Although new coronavirus infections are declining, Japan is still recording more than 4,000 cases a day during a prolonged fourth wave that has strained medical systems in many cities. Officials said that it was necessary to continue restrictions on businesses that were enacted in April until the caseload drops further.
“The newly reported cases are on a downward trend, but they are still at a high level,” Yasutoshi Nishimura, a government minister who leads Japan’s Covid-19 response, said on Friday.
Under the emergency measures, restaurants, department stores and other major commercial businesses have been ordered to curtail their operating hours, and dining establishments are forbidden from serving alcohol.
Japan’s vaccine rollout has been among the slowest in the industrialized world, with only 2.4 percent of the population fully vaccinated, according to a New York Times database. This week, the country opened its first mass vaccination sites in an effort to jump-start inoculations. But the government’s current goals call for only those over 65 to be fully vaccinated by the end of July, when the Summer Games would have begun.

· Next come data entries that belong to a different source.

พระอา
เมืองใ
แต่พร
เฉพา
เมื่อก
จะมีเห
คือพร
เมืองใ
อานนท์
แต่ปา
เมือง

Amid frustration over the government’s response to the pandemic, public opposition to hosting the Olympics, which were postponed from last year, has grown. In a recent survey, 83 percent of Japanese people said that they did not want Tokyo to hold the Games. The daily Asahi Shimbun, an official Olympic partner, published an editorial this week calling on Japan’s prime minister, Yoshihide Suga, to cancel the Games.
But organizers and Japanese officials have insisted that the Games will go on. On Thursday, Toshiro Muto, chief executive of the Tokyo Olympics, said, “No one on the executive board has explicitly mentioned a view that we should cancel or postpone the Games,” adding that as coronavirus cases decline, public opinion “will improve.”